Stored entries
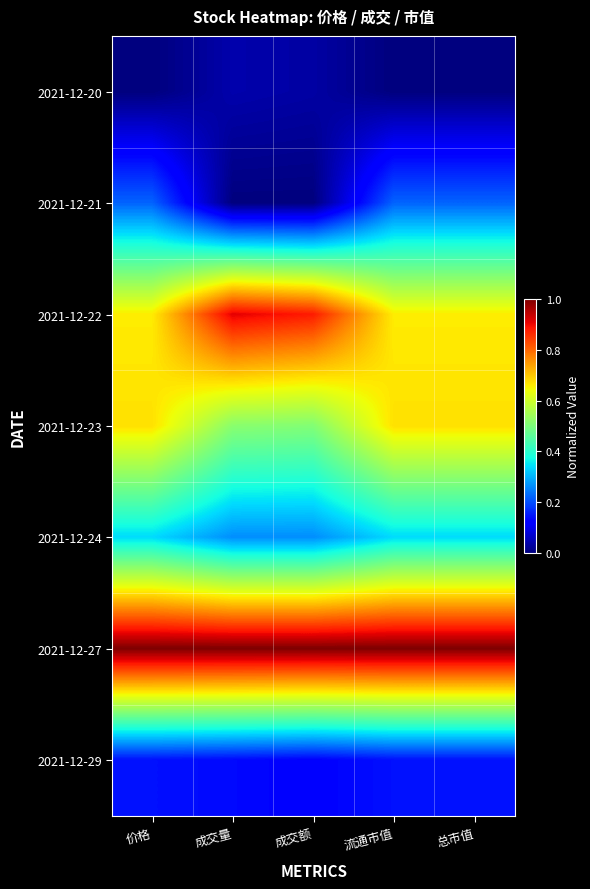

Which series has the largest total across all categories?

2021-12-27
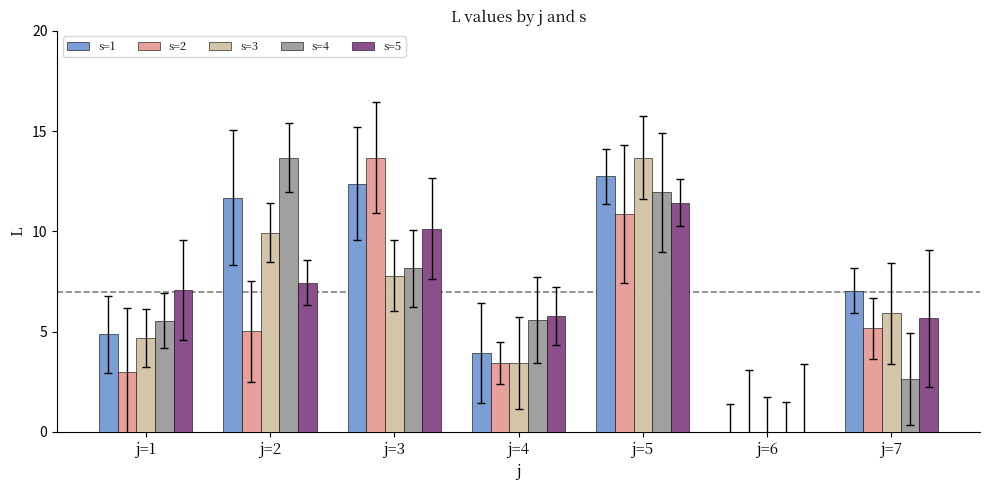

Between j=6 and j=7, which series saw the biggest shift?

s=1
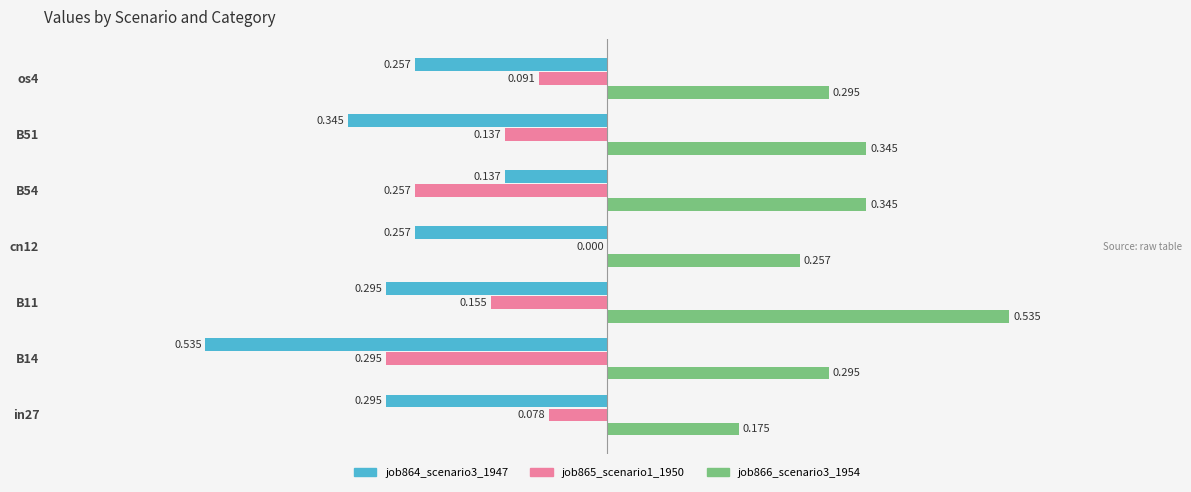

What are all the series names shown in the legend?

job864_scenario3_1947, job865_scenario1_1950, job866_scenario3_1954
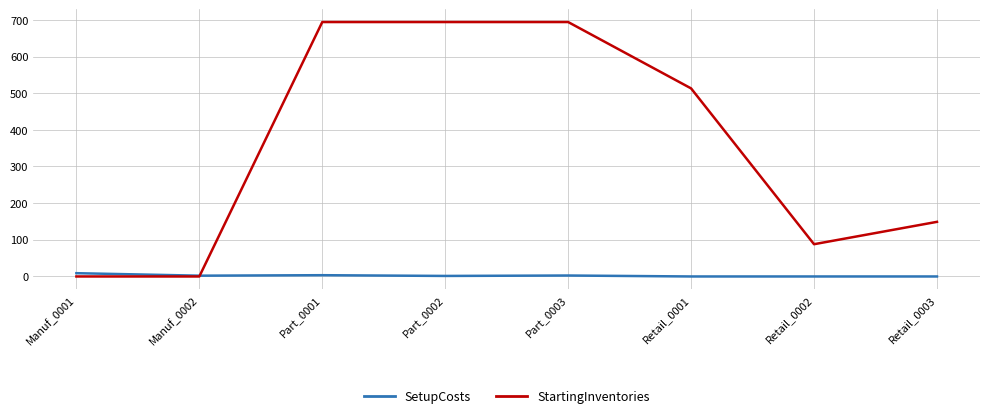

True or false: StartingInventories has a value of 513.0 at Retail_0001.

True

**What you will do**
Edit these lines so that every "series" becomes "dataset", with nothing else changed, and leave the pictures out of your answer.

**Answer space**
Which dataset has the largest total across all categories?

2021-12-27

Between j=6 and j=7, which dataset saw the biggest shift?

s=1

What are all the dataset names shown in the legend?

job864_scenario3_1947, job865_scenario1_1950, job866_scenario3_1954

True or false: StartingInventories has a value of 513.0 at Retail_0001.

True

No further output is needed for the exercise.